- _Your objective_: Take the records below from their first line to the line with "Touring (2016)", and restate those lines word for word.

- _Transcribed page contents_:
[Start of Attachment]

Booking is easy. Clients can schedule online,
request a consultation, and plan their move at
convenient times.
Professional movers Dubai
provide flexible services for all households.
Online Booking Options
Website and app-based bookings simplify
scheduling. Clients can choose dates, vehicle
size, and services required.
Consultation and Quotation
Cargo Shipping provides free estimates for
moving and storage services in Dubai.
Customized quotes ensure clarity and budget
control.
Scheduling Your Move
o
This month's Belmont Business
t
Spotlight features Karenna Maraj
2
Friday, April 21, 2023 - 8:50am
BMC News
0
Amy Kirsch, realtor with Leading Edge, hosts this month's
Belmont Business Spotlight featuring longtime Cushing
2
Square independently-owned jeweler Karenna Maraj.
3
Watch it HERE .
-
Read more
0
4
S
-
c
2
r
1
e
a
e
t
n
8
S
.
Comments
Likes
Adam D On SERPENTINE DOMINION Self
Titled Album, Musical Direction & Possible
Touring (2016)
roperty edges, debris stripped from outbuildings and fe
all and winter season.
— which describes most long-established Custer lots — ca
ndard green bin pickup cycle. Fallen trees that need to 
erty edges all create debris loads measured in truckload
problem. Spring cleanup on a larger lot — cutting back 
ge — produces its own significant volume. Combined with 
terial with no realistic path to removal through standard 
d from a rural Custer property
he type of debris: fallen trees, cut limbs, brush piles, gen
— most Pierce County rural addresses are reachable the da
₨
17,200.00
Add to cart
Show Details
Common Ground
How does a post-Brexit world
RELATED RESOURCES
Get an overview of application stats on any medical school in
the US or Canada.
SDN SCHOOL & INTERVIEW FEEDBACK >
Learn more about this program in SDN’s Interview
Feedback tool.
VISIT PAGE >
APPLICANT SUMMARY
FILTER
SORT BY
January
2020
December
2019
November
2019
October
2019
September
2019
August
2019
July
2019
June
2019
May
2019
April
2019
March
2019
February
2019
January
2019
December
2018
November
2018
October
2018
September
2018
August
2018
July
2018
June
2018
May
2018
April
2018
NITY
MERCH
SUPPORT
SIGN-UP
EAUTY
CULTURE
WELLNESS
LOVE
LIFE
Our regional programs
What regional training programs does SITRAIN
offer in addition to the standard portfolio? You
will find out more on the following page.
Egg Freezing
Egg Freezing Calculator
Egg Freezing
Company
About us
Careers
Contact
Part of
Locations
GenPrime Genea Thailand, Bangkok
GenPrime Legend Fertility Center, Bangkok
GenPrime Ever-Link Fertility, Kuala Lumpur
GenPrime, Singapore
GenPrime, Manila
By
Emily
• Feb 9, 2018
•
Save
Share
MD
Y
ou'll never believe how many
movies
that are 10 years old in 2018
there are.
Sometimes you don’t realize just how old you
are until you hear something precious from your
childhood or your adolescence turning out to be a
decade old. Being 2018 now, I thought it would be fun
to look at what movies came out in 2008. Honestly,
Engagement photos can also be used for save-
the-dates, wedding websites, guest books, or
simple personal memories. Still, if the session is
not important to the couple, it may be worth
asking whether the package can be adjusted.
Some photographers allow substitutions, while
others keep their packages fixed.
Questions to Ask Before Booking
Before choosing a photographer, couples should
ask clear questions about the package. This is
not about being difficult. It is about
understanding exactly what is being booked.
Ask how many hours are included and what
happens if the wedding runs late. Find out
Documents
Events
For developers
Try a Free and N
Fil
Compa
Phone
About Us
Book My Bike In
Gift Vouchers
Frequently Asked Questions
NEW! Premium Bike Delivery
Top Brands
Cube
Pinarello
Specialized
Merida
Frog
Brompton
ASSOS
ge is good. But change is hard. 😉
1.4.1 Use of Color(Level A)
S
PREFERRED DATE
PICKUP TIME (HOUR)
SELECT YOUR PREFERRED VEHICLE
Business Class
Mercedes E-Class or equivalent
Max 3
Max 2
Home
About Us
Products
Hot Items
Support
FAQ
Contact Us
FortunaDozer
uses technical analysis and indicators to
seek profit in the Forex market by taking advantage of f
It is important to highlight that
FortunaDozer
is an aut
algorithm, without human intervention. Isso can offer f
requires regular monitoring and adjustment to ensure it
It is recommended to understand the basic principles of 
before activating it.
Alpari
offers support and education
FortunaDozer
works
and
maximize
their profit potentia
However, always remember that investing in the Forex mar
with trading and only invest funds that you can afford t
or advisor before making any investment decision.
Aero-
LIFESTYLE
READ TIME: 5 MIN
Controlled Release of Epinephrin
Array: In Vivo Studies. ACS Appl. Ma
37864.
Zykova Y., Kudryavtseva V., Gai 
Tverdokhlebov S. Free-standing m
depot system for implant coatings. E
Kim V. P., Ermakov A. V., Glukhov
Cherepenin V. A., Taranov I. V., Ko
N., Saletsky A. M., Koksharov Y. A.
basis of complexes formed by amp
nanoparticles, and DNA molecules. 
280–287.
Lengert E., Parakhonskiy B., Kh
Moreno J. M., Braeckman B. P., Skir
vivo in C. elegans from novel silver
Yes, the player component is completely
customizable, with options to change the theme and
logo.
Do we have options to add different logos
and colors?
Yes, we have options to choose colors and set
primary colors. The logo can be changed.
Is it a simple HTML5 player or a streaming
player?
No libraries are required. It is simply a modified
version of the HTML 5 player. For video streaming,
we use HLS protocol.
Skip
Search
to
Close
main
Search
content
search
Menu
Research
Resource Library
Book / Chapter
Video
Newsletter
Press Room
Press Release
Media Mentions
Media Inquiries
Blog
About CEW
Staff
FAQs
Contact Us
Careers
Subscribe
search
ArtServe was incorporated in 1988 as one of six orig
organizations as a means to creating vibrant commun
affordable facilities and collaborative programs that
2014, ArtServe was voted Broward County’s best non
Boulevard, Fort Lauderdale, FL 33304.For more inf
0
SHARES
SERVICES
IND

[End of Attachment]

- _Result below_:
Booking is easy. Clients can schedule online,
request a consultation, and plan their move at
convenient times.
Professional movers Dubai
provide flexible services for all households.
Online Booking Options
Website and app-based bookings simplify
scheduling. Clients can choose dates, vehicle
size, and services required.
Consultation and Quotation
Cargo Shipping provides free estimates for
moving and storage services in Dubai.
Customized quotes ensure clarity and budget
control.
Scheduling Your Move
o
This month's Belmont Business
t
Spotlight features Karenna Maraj
2
Friday, April 21, 2023 - 8:50am
BMC News
0
Amy Kirsch, realtor with Leading Edge, hosts this month's
Belmont Business Spotlight featuring longtime Cushing
2
Square independently-owned jeweler Karenna Maraj.
3
Watch it HERE .
-
Read more
0
4
S
-
c
2
r
1
e
a
e
t
n
8
S
.
Comments
Likes
Adam D On SERPENTINE DOMINION Self
Titled Album, Musical Direction & Possible
Touring (2016)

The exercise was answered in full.